Increasing and decreasing functions

[Tanishq Nandan]

Homework Statement

f(x)=x[ax-x^2]^ (1/2) for a>0
Then,f(x)
A)increases on (3a/4 , a)
B)decreases on (0, 3a/4)
C)both A,B
D)None of these

Homework Equations

differentiation chain rule
f(x) is said to be increasing in (a,b) if it's derivative is positive and decreasing if it's derivative is negative for all x b/w a and b

The Attempt at a Solution

First af all,I found the domain of the given function which came out to be [0,a]
Now,the derivative of the function is:
(3ax-4x^2)/ [(4ax-4x^2)^1/2]
Now,the term in the denominator being inside square root is always positive,so we only need to deal with the numerator.
Which is:
x(3a-4x)
Now,due to it's domain x is also positive
Therefore the first term of the numerator is also positive,so it all comes down to the second term..

Problem set —
A. In the forum post on increasing and decreasing functions, can you switch "numerator" to "top expression" and write out the passage between "differentiation chain rule" and "the second term..", inclusive?
B. Using the homework thread on increasing and decreasing functions, what are the answers to these questions?
(i) What condition is placed on a in the given function?
(ii) What domain did the poster find for the function?
(iii) Why does the poster say only the numerator of the derivative needs to be considered?
C. How would you sum up the homework thread on increasing and decreasing functions in two sentences?

Collected data
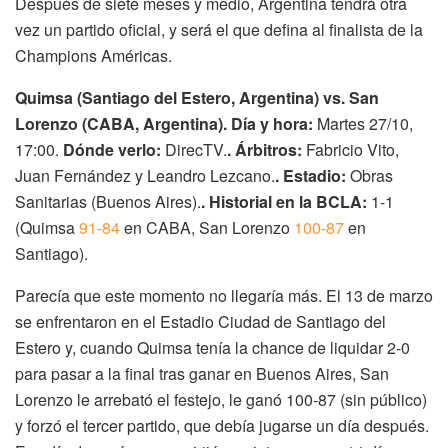
Después de siete meses y medio, Argentina tendrá otra
vez un partido oficial, y será el que defina al finalista de la
Champions Américas.
Quimsa (Santiago del Estero, Argentina) vs. San
Lorenzo (CABA, Argentina). Día y hora:
Martes 27/10,
17:00.
Dónde verlo:
DirecTV.
. Árbitros:
Fabricio Vito,
Juan Fernández y Leandro Lezcano.
. Estadio:
Obras
Sanitarias (Buenos Aires).
. Historial en la BCLA:
1-1
(Quimsa
91-84
en CABA, San Lorenzo
100-87
en
Santiago).
Parecía que este momento no llegaría más. El 13 de marzo
se enfrentaron en el Estadio Ciudad de Santiago del
Estero y, cuando Quimsa tenía la chance de liquidar 2-0
para pasar a la final tras ganar en Buenos Aires, San
Lorenzo le arrebató el festejo, le ganó 100-87 (sin público)
y forzó el tercer partido, que debía jugarse un día después.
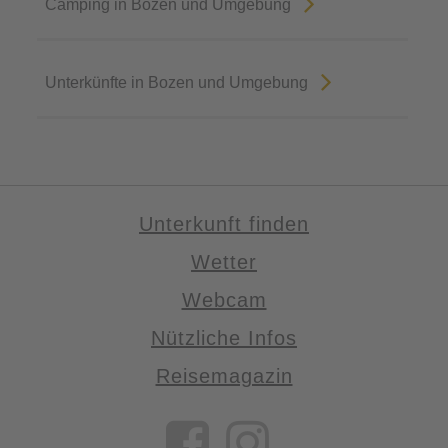
Camping in Bozen und Umgebung
Unterkünfte in Bozen und Umgebung
Unterkunft finden
Wetter
Webcam
Nützliche Infos
Reisemagazin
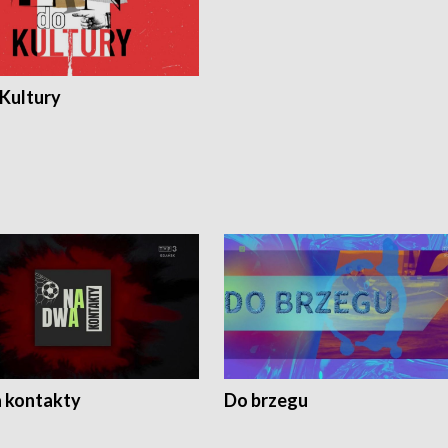
 Kultury
 kontakty
Do brzegu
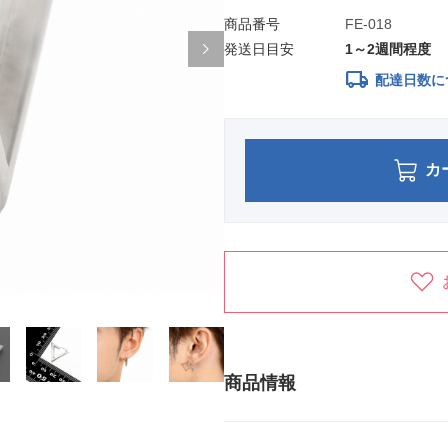
商品番号
FE-018
発送日目安
1～2週間程度
local_shipping
配達日数に
カ
商品情報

Answers in order —
A.
differentiation chain rule
f(x) is said to be increasing in (a,b) if it's derivative is positive and decreasing if it's derivative is negative for all x b/w a and b

The Attempt at a Solution

First af all,I found the domain of the given function which came out to be [0,a]
Now,the derivative of the function is:
(3ax-4x^2)/ [(4ax-4x^2)^1/2]
Now,the term in the denominator being inside square root is always positive,so we only need to deal with the top expression.
Which is:
x(3a-4x)
Now,due to it's domain x is also positive
Therefore the first term of the top expression is also positive,so it all comes down to the second term..

B.
(i) a>0.
(ii) [0,a].
(iii) Because the term in the denominator, being inside a square root, is always positive.

C. The thread asks where f(x)=x[ax-x^2]^(1/2), with a>0, increases or decreases, offering (3a/4, a), (0, 3a/4), both, or none as choices. After finding the domain [0,a] and the derivative, the poster reasons that only the numerator x(3a-4x) matters, and since x is positive, it all comes down to the second term.